Wir haben eben überhaupt das Unglück, eine falsche Religion zu besitzen. Warum haben wir nicht die der Japaner, die das Opfer für das Vaterland als das Höchste ansieht?

So ein durch und durch militarisiertes Japan ist für Abe & Co. das Ideal. Außerdem gibt es bei den Mitgliedern und den Anhängern der Regierungspartei LDP jede Menge Nazi-Sympathisanten.

An den olympischen Sommerspielen in Tokio teilzunehmen bedeutet, den Irrweg Japans in den Faschismus und Krieg zu begünstigen. Seit einigen Wochen ist der Aufruf „No Abe!“ im ostasiatischen Raum deutlich geworden, denn Abe stört als Geschichtsfälscher und Militarist Versöhnung und Frieden in dieser Region. Anlässlich dieses Antikriegstages möchte ich die BürgerInnen in Deutschland und in aller Welt bitten, sich mit diesem Aufruf zu solidarisieren.

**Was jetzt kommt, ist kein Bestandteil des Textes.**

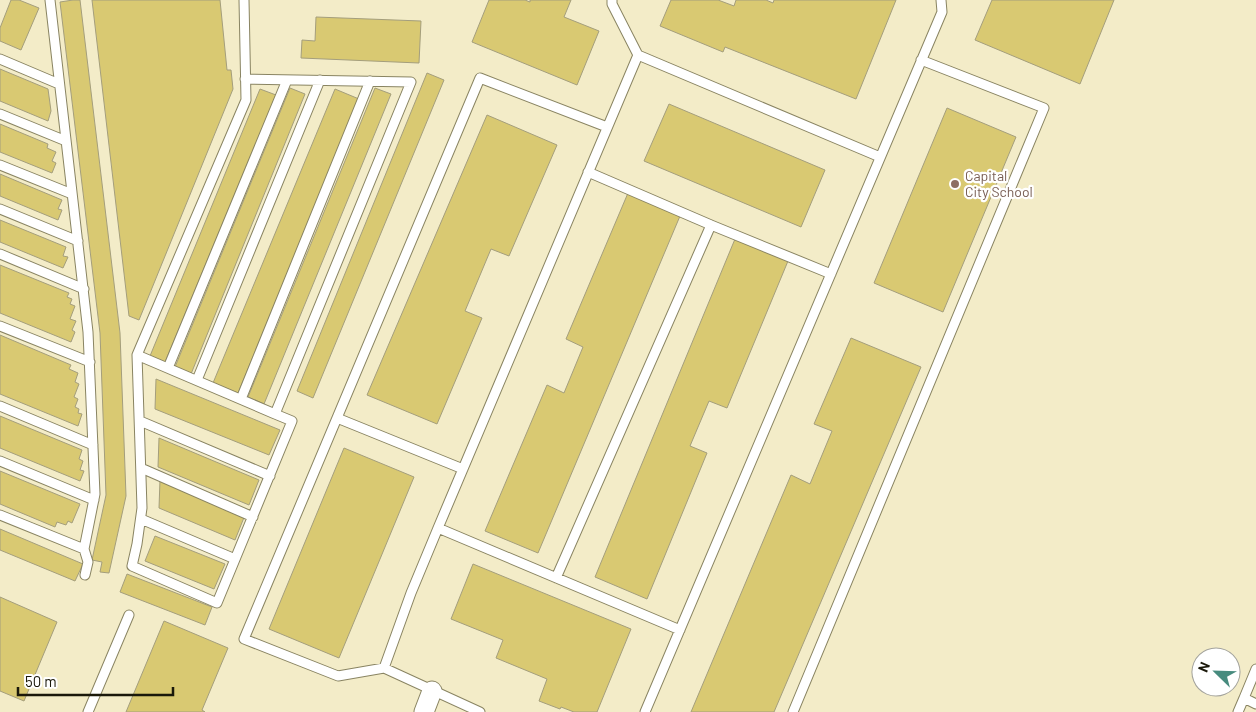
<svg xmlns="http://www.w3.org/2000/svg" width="1256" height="712" font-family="Barlow,sans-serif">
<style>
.building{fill:#d9c972;stroke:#a49e7c}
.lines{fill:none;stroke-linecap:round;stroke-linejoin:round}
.service-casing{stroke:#898462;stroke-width:11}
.minor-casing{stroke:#898462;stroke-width:21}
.service{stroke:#fff;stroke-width:9}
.minor{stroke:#fff;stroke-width:19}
.education-dot{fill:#8d6e63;stroke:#fff;stroke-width:2}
.labels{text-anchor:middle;stroke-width:4.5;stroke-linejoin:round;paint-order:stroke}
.education-label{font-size:14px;fill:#785e54;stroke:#fff;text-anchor:start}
</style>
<rect width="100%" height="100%" fill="#f3ecc8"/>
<!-- building -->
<path class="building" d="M11 0H19L39 8 21 50 0 41V28Z
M73 0H80L120 333 126 496 109 573 100 572 102 562 92 560 106 495 100 333 60 2Z
M92 0H220L227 70H231L233 89 139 320 129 316Z
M489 0H525L530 2V0H571L564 17 599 31 577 85 472 42Z
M671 0H718L734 6 736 0H766L773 3 774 0H896L856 99 725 47 723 52 660 26Z
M992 0H1114L1080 84 975 40Z
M316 17 421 21 419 63 301 58 302 40 315 41Z
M0 69 48 89 51 111 48 121 0 101Z
M427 73 444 80 313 398 297 391Z
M290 88 305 94 191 374 175 367Z
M375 88 391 94 264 404 248 397Z
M260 89 276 95 165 362 150 356Z
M335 89 359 99 238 393 213 383Z
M669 104 825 170 801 227 644 161Z
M947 108 1016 137 943 312 874 283Z
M487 115 557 145 509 256 491 249 465 311 482 318 437 424 367 395Z
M0 124 48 144 47 148 56 152 52 161 56 163 52 173 0 152Z
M0 174 62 200 58 209 62 210 58 220 0 196Z
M628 193 680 216 538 553 485 531 547 385 564 393 583 347 566 339Z
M0 220 66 247 63 256 68 257 63 268 0 242Z
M735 239 788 261 727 408 709 401 690 446 707 453 647 599 595 577Z
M0 265 69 293 67 297 72 299 70 304 75 306 70 319 76 321 72 330 75 332 71 342 0 313Z
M0 335 71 365 69 369 78 373 75 382 79 384 74 397 78 399 75 407 79 409 78 413 82 414 78 426 0 394Z
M851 338 921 367 774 712H691L791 475 810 484 832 431 814 424Z
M156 379 280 430 269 455 155 409Z
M0 416 82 450 79 459 83 461 80 470 84 471 80 481 0 448Z
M159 438 259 480 249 505 158 467Z
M344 448 414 477 339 658 269 629Z
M0 471 80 504 72 523 68 521 66 525 57 522 55 527 0 504Z
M160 480 245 515 235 540 159 508Z
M0 529 83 564 75 581 0 550Z
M155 536 225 564 214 589 145 561Z
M473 564 631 629 597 712H574L561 707 560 709 539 701 547 679 496 658 503 640 451 619Z
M127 574 212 607 205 625 120 592Z
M0 597 57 622 24 701 0 691Z
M164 621 228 648 202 710 205 712H126Z"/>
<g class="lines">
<defs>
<path id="service" d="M50 0 88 332 95 494 84 549
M244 0 246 100 137 355 142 508 137 544 132 566 217 603 292 421 275 414 411 82 245 79
M612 0V4L638 55 880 157
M0 59 59 84
M0 114 66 141
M0 165 72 194
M0 209 78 241
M711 225 831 274
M0 254 84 289
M0 326 90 362
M137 355 275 414
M168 368 287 80
M197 380 320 80
M241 399 370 81
M0 406 93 445
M337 418 463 469
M140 421 270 476
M0 461 94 500
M141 468 253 517
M0 515 84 549 88 562 85 575
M141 519 235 559
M438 528 680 630
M556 578 711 225 588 172
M384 668 411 593 438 528 638 55
M1244 698 1256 669
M88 712 129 615
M480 712 384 668 338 676 244 639 480 78 607 127
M645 712 942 12 941 0
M793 712 1044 108 921 60
M1238 712 1244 698 1256 704"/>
<path id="minor" d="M424 712 432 691"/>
</defs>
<!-- service casing -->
<use href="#service" class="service-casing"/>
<!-- minor casing -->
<use href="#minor" class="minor-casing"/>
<!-- service -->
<use href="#service" class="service"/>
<!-- minor -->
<use href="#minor" class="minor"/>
</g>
<!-- markers -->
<circle class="education-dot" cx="955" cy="184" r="5"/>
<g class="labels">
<!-- education labels -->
<g class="education-label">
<text x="965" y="181">Capital<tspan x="965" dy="16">City School</tspan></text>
</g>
</g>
<!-- north arrow -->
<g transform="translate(1216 672) rotate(293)"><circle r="24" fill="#ffffff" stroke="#a3a39d"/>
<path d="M0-4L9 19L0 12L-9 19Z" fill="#478b7e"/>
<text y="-8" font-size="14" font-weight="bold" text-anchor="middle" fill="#1a180a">N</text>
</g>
<!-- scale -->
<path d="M18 687v8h155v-8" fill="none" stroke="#1a180a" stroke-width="2.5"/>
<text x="25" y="687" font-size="15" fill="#1a180a" stroke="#ffffff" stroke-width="4" paint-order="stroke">50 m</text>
</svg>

Prof. Dr. Ei-Ichi Kido ist Politikwissenschaftler und arbeitet an den Universitäten Osaka und Bochum. Er ist in der japanischen Friedensbewegung aktiv und Mitglied des Deutsch-Japanisches Friedensforum e. V. Am 10. August 2019 hatte er auf der Kölner Feier zum Gedenken an die Opfer der Atombombenabwürfe auf die japanischen Städte Hiroshima und Nagasaki eine Rede gehalten.